Testing the Limits of the Soil Aggregate App

By Stacy Kish
September 1, 2024
Cracks and soil clumps called “aggregates” can form when saline-sodic, high-clay soil dries out. Soil moisture, clay content, and aggregate size all affect soil aggregate stability. Photo by Peggy Greb, USDA-ARS.
Cracks and soil clumps called “aggregates” can form when saline-sodic, high-clay soil dries out. Soil moisture, clay content, and aggregate size all affect soil aggregate stability. Photo by Peggy Greb, USDA-ARS.

The feasibility of the SLAKES app, which provides an accurate, inexpensive, and fast method to determine soil aggregate stability, has been assessed for coarser- grained soil aggregates, opening opportunities to expand it for use in more soil textures.


Soil, an unconsolidated assortment of organic carbon and rock fragments (sediment grains), is imperative to agriculture. It sustains plant and animal life, regulates water flow, filters and buffers pollutants, cycles nutrients, and provides physical stability. Soil particles adhere together to form aggregates that contribute to soil structure and stability, and are integral components in how soils respond to disturbances, like heavy rain events, and topsoil degradation.

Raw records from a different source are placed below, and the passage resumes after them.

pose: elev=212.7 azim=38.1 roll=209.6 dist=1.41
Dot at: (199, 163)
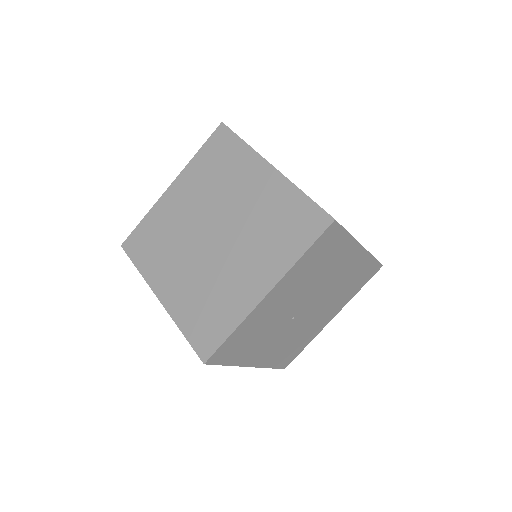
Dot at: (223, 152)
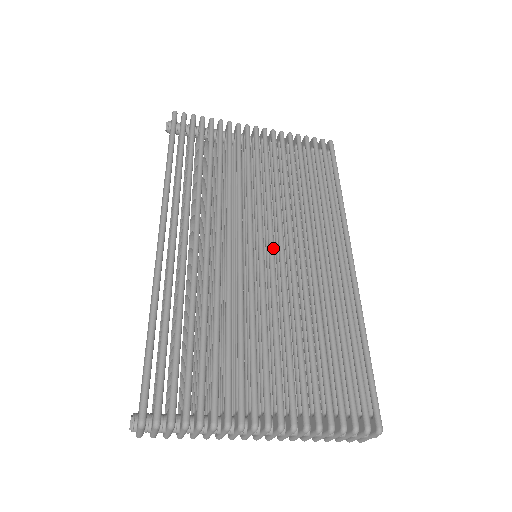
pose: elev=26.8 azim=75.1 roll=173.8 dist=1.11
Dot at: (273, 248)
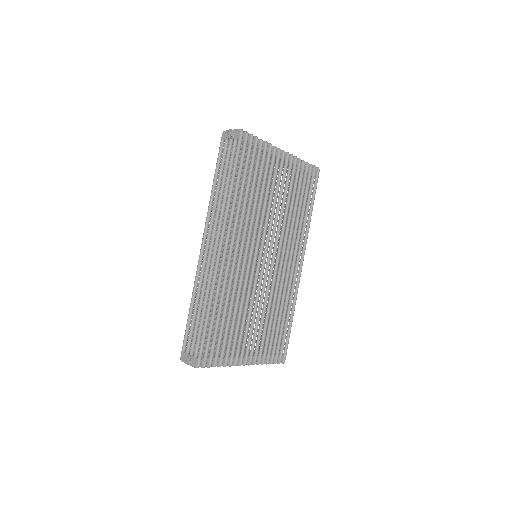
Dot at: occluded
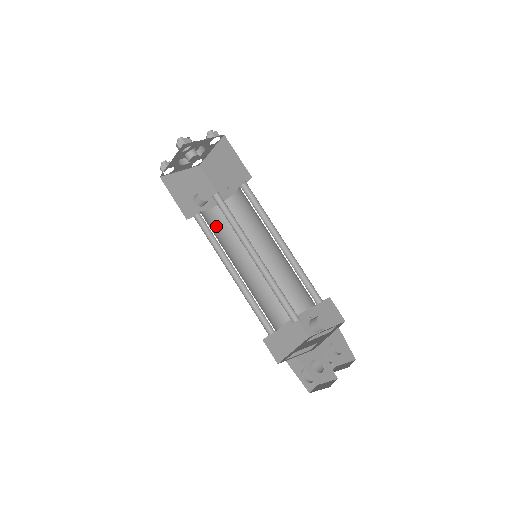
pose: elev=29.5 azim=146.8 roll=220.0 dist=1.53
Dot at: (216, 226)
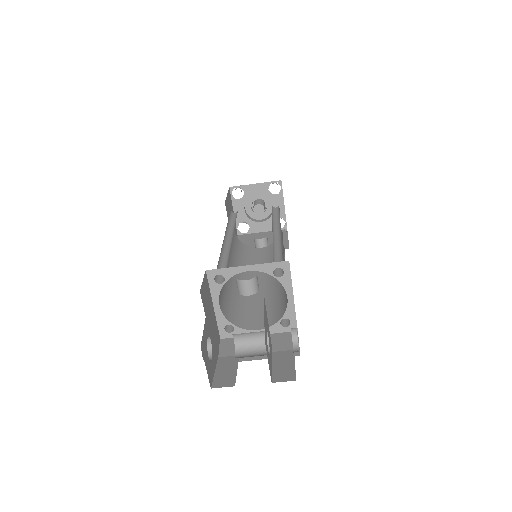
Dot at: (258, 256)
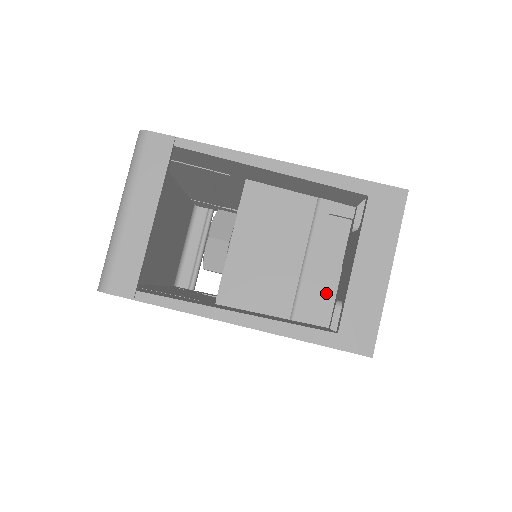
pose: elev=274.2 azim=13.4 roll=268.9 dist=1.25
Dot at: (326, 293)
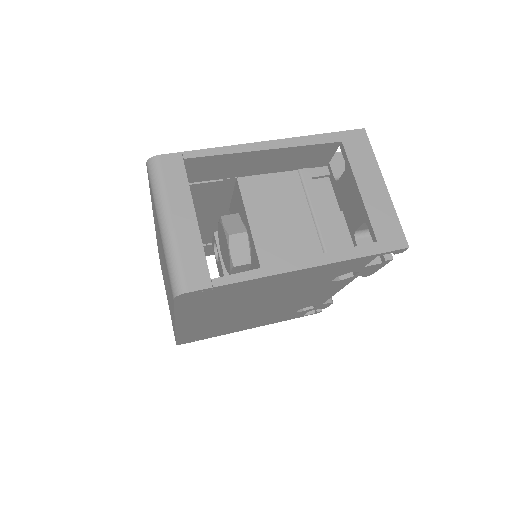
Dot at: (342, 234)
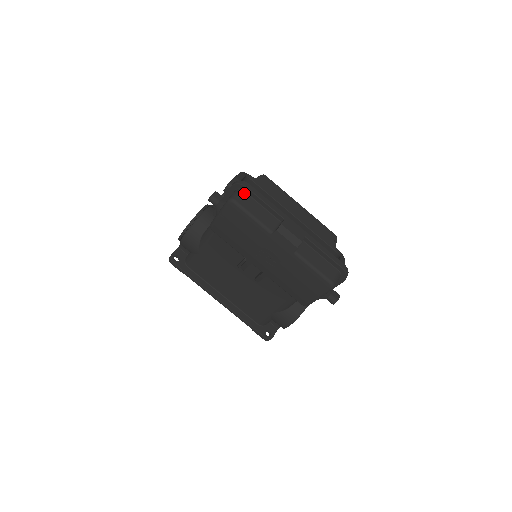
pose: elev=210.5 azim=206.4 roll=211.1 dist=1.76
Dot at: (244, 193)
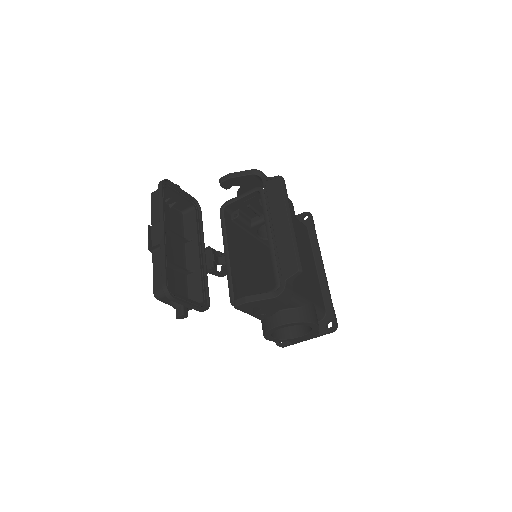
Dot at: occluded
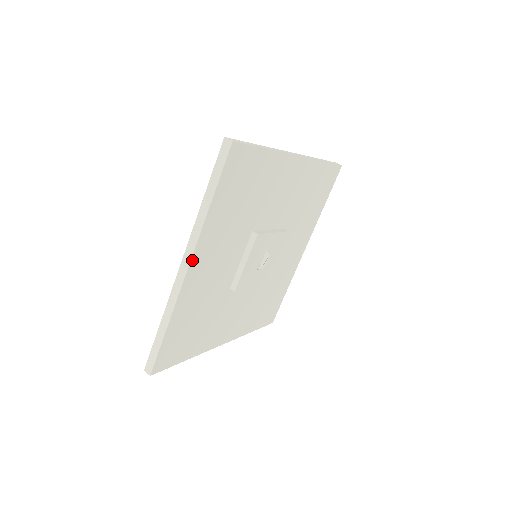
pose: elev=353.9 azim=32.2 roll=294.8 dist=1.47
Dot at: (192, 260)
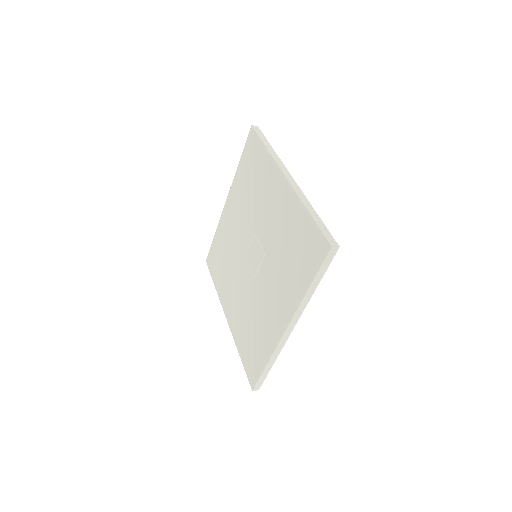
Dot at: (288, 174)
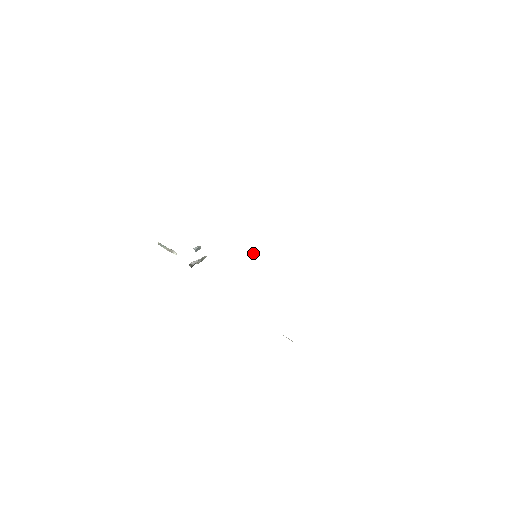
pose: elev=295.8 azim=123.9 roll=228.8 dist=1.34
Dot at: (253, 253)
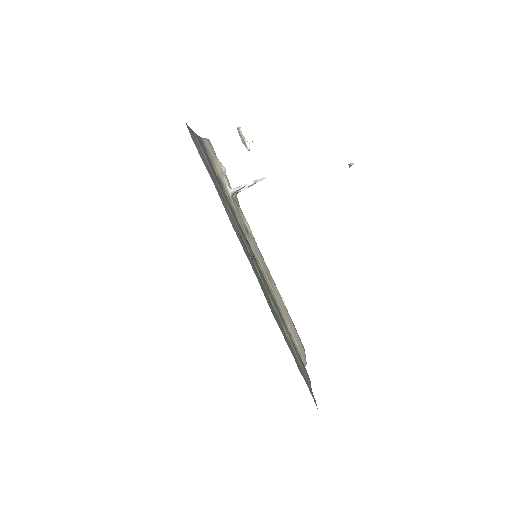
Dot at: (349, 164)
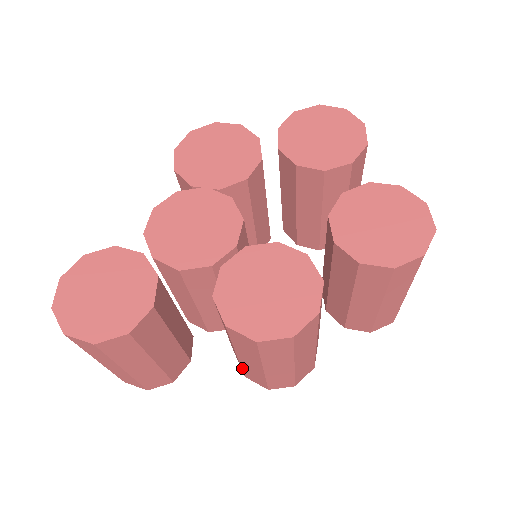
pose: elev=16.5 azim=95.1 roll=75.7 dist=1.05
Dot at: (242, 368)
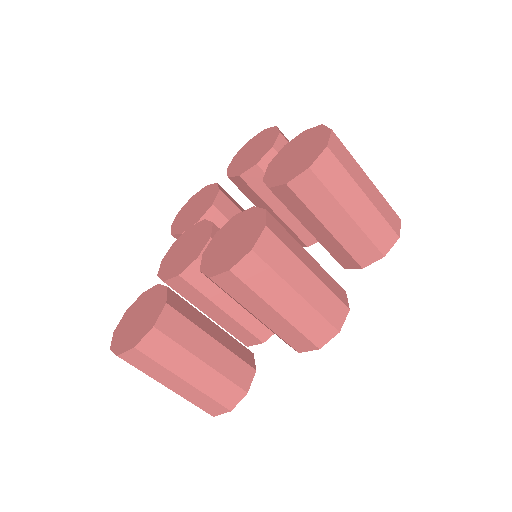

Soil conservation explores different practices, such as tillage, manuring, and crop rotation, to maintain soil health, but these approaches are not uniformly positive in maintaining soil aggregate stability. Soil managers often use this soil property to identify regions that are underperforming and modify practices to bring a field back into a healthy setting, but this approach is more complicated than it appears.

Researchers have worked for decades to find an accurate, reliable, affordable, and efficient way to quantify soil aggregate stability. Factors that commonly affect this soil characteristic include aggregate size, as well as moisture and clay content.

Measuring soil aggregate stability begins by breaking apart the aggregate through various means, including differential swelling, raindrop impact, physiochemical dispersion, and slaking (the compression of entrapped air during fast wetting). As the aggregate degrades, various methods have been used to measure stability, such as wet sieving, ultrasonic dispersion, X‐ray imaging, spectroscopic techniques, water drop impact tests, and dry sieving. All of these approaches require specialized instruments, time, labor, and money. The results are heavily dependent on the purpose of taking the measurement and how the person running the sample interprets the data.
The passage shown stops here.